Dataset entries
══════════════════════════════

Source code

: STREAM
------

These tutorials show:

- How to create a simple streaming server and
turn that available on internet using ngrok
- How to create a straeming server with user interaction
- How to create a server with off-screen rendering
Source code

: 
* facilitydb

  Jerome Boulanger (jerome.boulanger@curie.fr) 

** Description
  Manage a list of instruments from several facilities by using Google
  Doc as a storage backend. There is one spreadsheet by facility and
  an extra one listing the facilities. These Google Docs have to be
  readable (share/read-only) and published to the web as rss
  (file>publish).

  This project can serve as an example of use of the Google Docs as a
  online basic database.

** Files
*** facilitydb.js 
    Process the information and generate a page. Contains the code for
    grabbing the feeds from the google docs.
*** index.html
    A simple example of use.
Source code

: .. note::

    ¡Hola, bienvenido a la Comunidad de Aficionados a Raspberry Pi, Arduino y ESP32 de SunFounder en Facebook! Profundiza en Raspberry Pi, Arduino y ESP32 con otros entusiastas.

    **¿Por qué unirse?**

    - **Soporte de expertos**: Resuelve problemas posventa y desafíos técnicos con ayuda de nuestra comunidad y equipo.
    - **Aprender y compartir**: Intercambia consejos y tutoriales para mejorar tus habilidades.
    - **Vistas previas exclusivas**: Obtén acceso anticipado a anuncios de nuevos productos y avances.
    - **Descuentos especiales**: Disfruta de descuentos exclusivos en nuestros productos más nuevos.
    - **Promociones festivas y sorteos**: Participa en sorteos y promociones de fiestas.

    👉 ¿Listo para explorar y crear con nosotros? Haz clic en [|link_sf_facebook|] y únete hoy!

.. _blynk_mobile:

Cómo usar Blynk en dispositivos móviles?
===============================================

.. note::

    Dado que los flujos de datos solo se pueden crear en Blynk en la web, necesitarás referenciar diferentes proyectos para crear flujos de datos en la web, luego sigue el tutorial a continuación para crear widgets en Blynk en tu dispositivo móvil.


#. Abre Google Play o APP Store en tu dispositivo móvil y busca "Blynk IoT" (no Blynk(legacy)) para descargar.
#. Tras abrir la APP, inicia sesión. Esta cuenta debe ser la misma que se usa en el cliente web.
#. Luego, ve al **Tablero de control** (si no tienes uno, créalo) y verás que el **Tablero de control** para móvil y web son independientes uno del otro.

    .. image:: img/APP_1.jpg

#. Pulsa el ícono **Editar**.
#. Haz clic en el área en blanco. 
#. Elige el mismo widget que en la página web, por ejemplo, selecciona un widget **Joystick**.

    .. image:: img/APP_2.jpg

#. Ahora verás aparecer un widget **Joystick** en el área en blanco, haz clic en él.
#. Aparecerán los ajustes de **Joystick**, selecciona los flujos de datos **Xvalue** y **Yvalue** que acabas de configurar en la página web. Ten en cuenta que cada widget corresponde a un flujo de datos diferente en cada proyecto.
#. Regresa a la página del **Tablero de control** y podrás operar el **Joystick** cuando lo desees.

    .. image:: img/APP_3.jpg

══════════════════════════════

What to work on
A verbatim transcription is needed of the lines above, starting at the line with "#. Luego, ve" and ending at the line with "#. Ahora verás", both included, and of nothing else.

Completed task
#. Luego, ve al **Tablero de control** (si no tienes uno, créalo) y verás que el **Tablero de control** para móvil y web son independientes uno del otro.

    .. image:: img/APP_1.jpg

#. Pulsa el ícono **Editar**.
#. Haz clic en el área en blanco. 
#. Elige el mismo widget que en la página web, por ejemplo, selecciona un widget **Joystick**.

    .. image:: img/APP_2.jpg

#. Ahora verás aparecer un widget **Joystick** en el área en blanco, haz clic en él.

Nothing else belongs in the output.